ANCHORAGE – Financial agreements made in late 2015 are still eating into the bottom line for General Communications Inc.
Most of GCI’s numbers sank in the third quarter of 2016. Company executives said the financial drops are due mainly to roaming and backhaul contracts sapping some of the usual seasonal turnaround, along with less revenue from wireless consumers.
Net income increased $5 million from the second quarter but dropped by $10 million over last year, from $17.6 million in third quarter 2015 to $7.9 million this year.
Total revenue declined as well. By September 2015, GCI brought in $259 million in total revenue. This year, total revenue went down to $237 million, an 8.5 percent decline.
Earnings before interest, taxes, depreciation and amortization, or EBITDA, went down along with rest of the numbers by $16 million year over year, though the this is up $7 million over last quarter.
GCI said year-over-year comparisons for EBITDA are misleading due to financial agreements.
Late in 2015, GCI renegotiated its roaming agreements with Outside carriers whose customers travel to Alaska. The new deal secured the lucrative agreements by lowering the cost to the carriers. This cost $25 million for GCI, but also cemented the $100 million the contracts are worth.
“Year-over-year revenues were down $22 million as a result of our roaming and backhaul agreements,” said chief financial officer Peter Pounds in a Nov. 3 earnings call. “Recall that in previous years roaming seasonality significantly increased our second and third quarter results. The new contracts remove most of our seasonality.”
Instead, GCI points to sequential EBITDA growth, which in the third quarter grew by $7 million.
Cellphones contributed to a bug chunk of the revenue drop. Wireless revenue fell $28 million compared to the same quarter in 2015, and $2 million compared to last quarter.
GCI has been shedding its total number of wireless lines over the last year. At the end of September 2015, GCI had 231,900 lines in service. This year, that number dropped by 5,500 lines to 226,400.

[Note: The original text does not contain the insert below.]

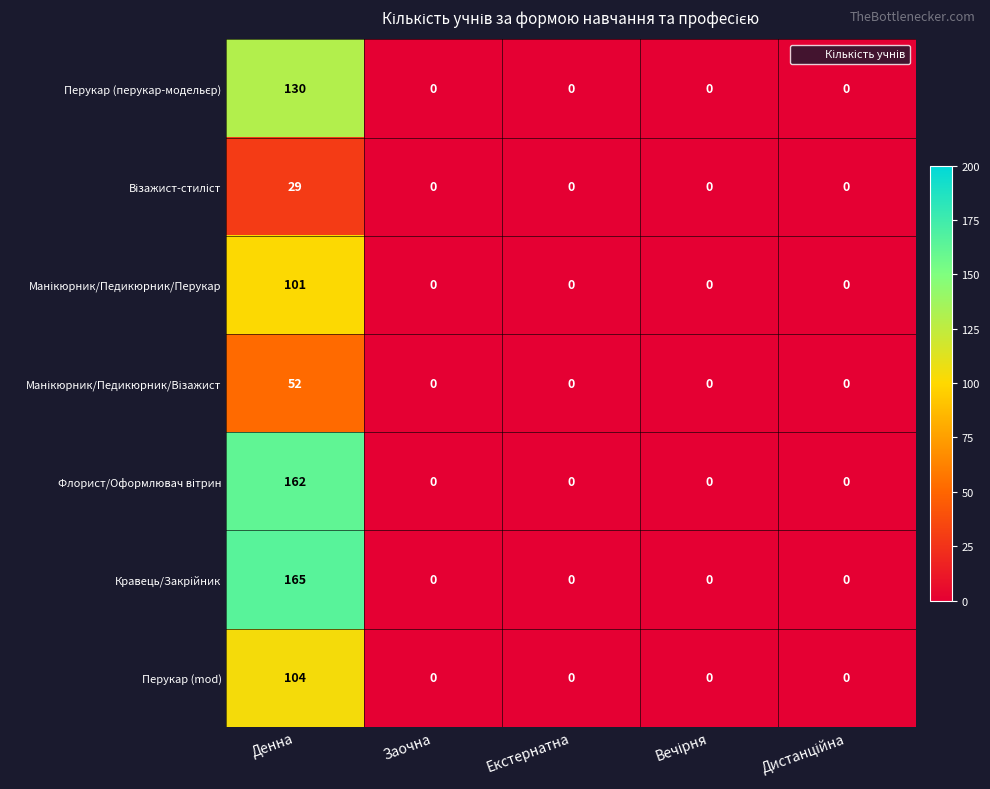

How many categories are shown in the chart?

5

Not only has the total number of wireless lines dropped, but the amount of money GCI makes from each line has declined by 16 percent.

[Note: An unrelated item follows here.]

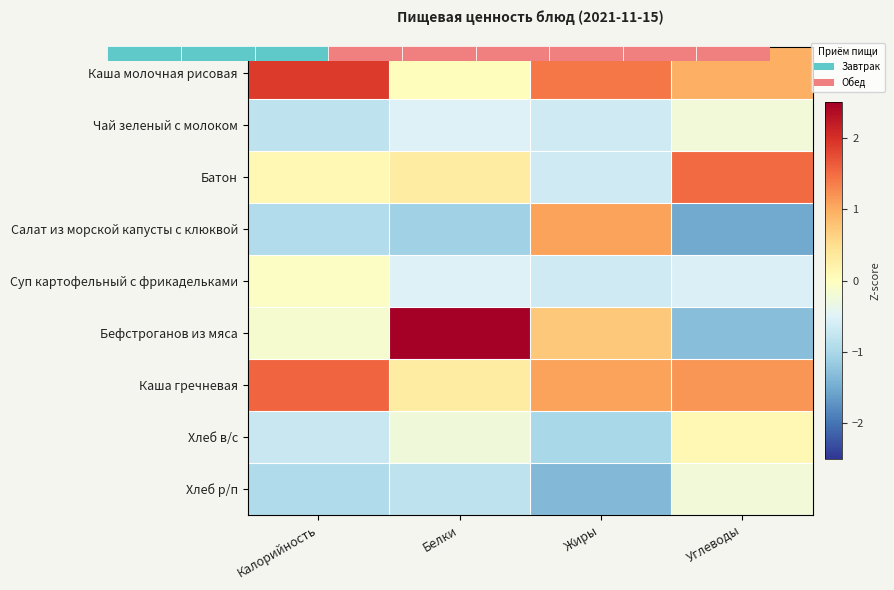

What is the maximum value shown in the chart?

2.5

Total ARPU, or average revenue per user, went down $7 year over year, from $44.24 per user to $37.21 per user.
The company has had to curtail some of its planned expansions.
In September, GCI announced that it would cut as much as one-fourth of its planned capital project spending next year in light of the state of Alaska’s failure to implement a fiscal plan during its 2016 marathon legislative session.

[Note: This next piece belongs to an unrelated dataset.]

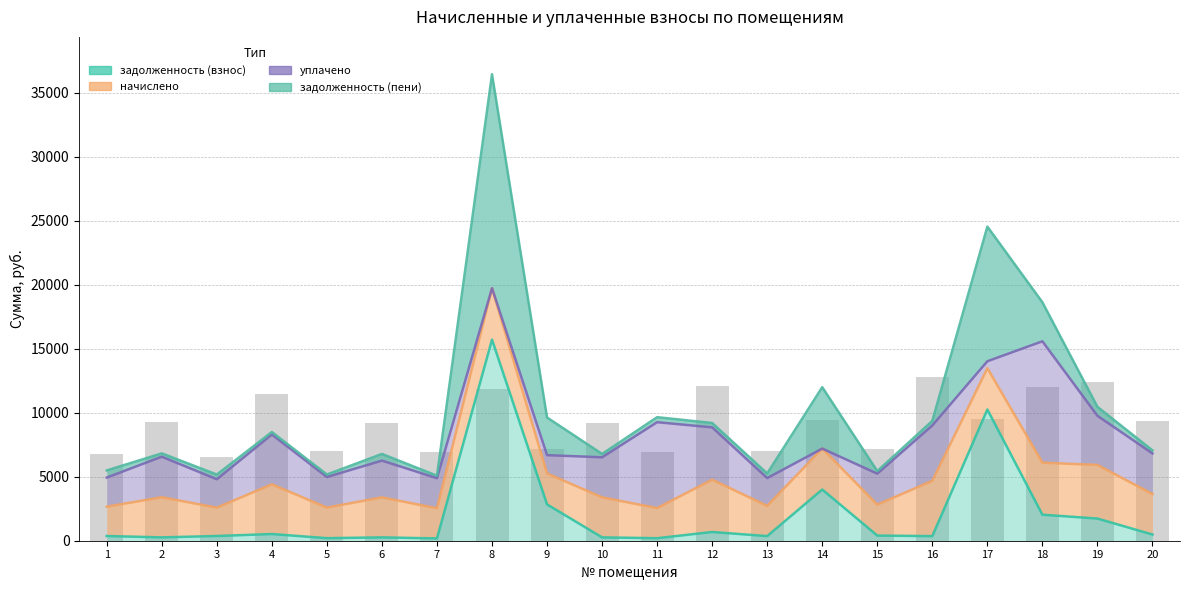

Which label corresponds to the largest value in the chart?

8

GCI accounts for nearly half the amount of private utilities-related capital construction in the state.
In an earnings call, Pounds explained that GCI will focus on cutting capital costs in its two biggest projects, which connect remote areas to wireline.
“The two primary areas where we’ll be reducing capital expenditures next year is, number one on the fiber going to the North Slope where we’re forward funding,” said Pounds. “It’s a two-year project but more than half of that is being spent this year, so year-over-year we should experience a decline and number two the spending on the TERRA project will decline next year with some of the significant spending that we’ve had this year.”